An iPad recently came to live in my house. I was given it for my birthday, and I’ve enjoyed playing with it. So have my children, who are 7 and 9 and drawn to anything with a screen. By luck or habit or genetic inheritance, they’re also great readers, so I downloaded a couple of interactive ebooks for us to try out: The Fantastic Flying Books of Mr. Morris Lessmore and Alice for the iPad Lite, a free, shortened version of Alice in Wonderland with the original drawings souped up and made interactive.

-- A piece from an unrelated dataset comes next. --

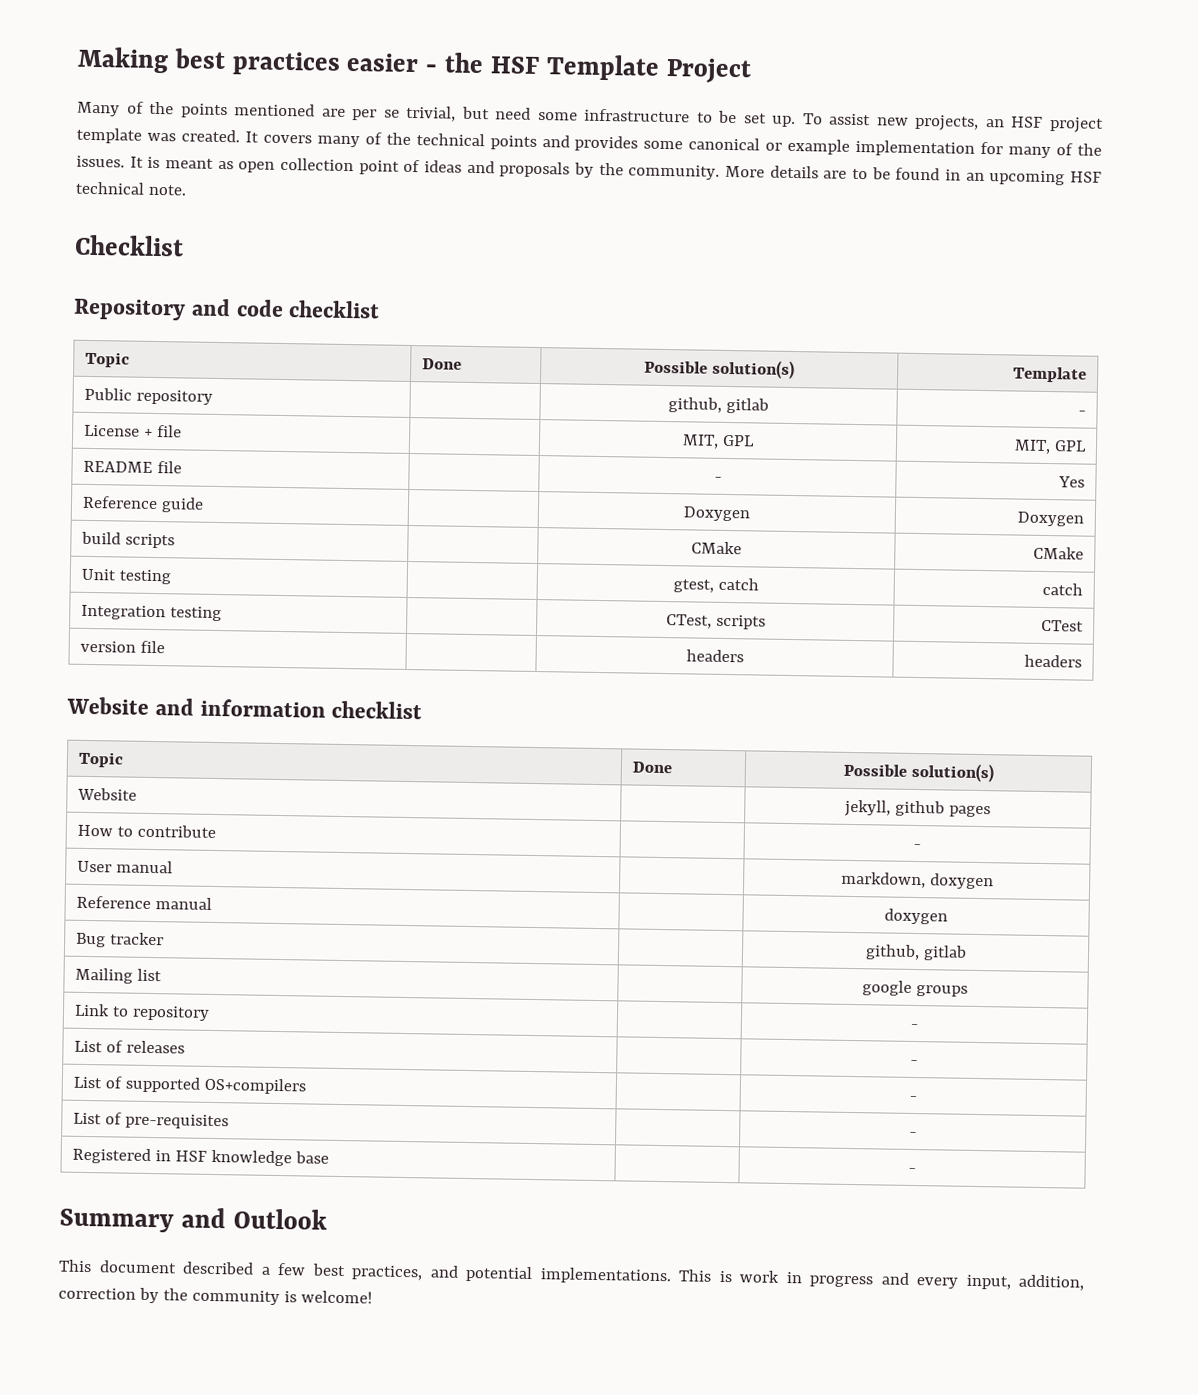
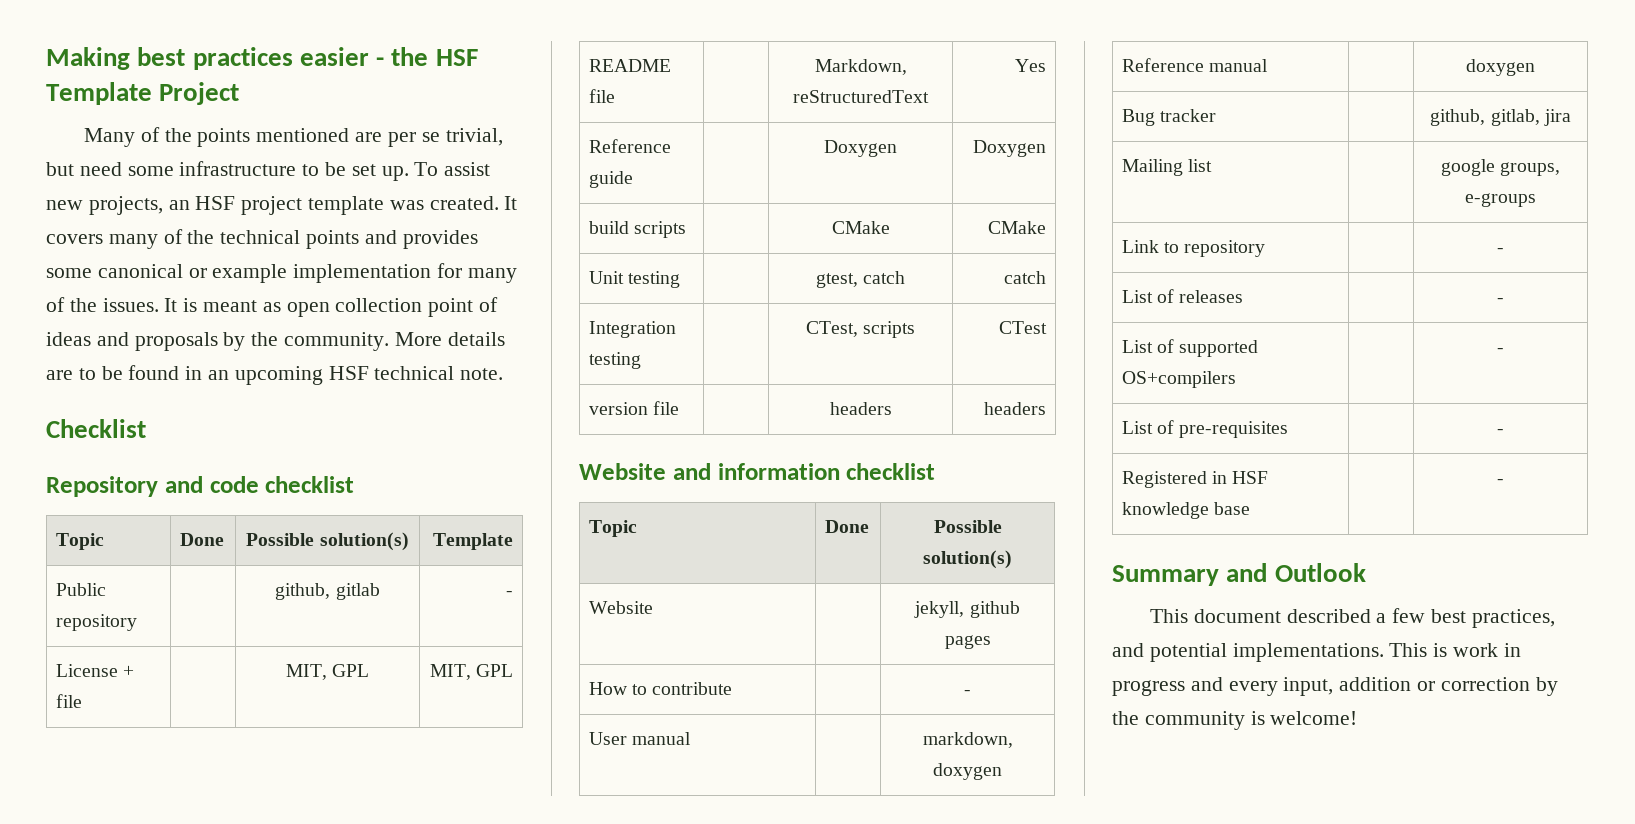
[713,476,722,482] - -> [814,59,907,75] [793,90,929,103] Markdown, reStructuredText
[922,945,967,961] gitlab -> [1490,109,1571,126] gitlab, jira
[915,985,968,997] groups -> [1500,162,1561,176] [1465,193,1536,207] groups, e-groups
[1018,1274,1084,1291] addition, -> [1339,677,1436,691] addition or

They’re a lot of fun, truly, and the kids love them. Why wouldn’t they? The books (apps? book apps?) are whimsical and delightful in many ways, although I have my doubts that Morris really works all that well as a story if you stop and think about it–which you probably won’t, because you’ll be too busy making the books speak famous lines from themselves. It was the best of times, it was the worst of times…
But what the Dickens is time spent playing around with Morris Lessmore and his fantastic flying books? Should it count as reading time or screen time or something that isn’t quite either? This is what’s got me preoccupied as a parent. Does spending half an hour with interactive Alice equal half an hour watching “Phineas & Ferb” or playing Lego Batman? It doesn’t feel the same to a grownup, anyway, as half an hour spent reading the original, page-bound Alice or Lloyd Alexander’s The High King or a comic book.
My instinct, so far, has been to treat iPad time as more or less equivalent to screen time and to limit it in a way I rarely limit time my offspring spend with traditional printed matter. It’s possible I need a third category that falls somewhere in between. I could also decide that all these modes count as engagement with storytelling and just not worry about what touchscreen time might be doing to my kids’ tender brains. I haven’t made that leap of narrative and neurological faith yet. Should I? Why or why not?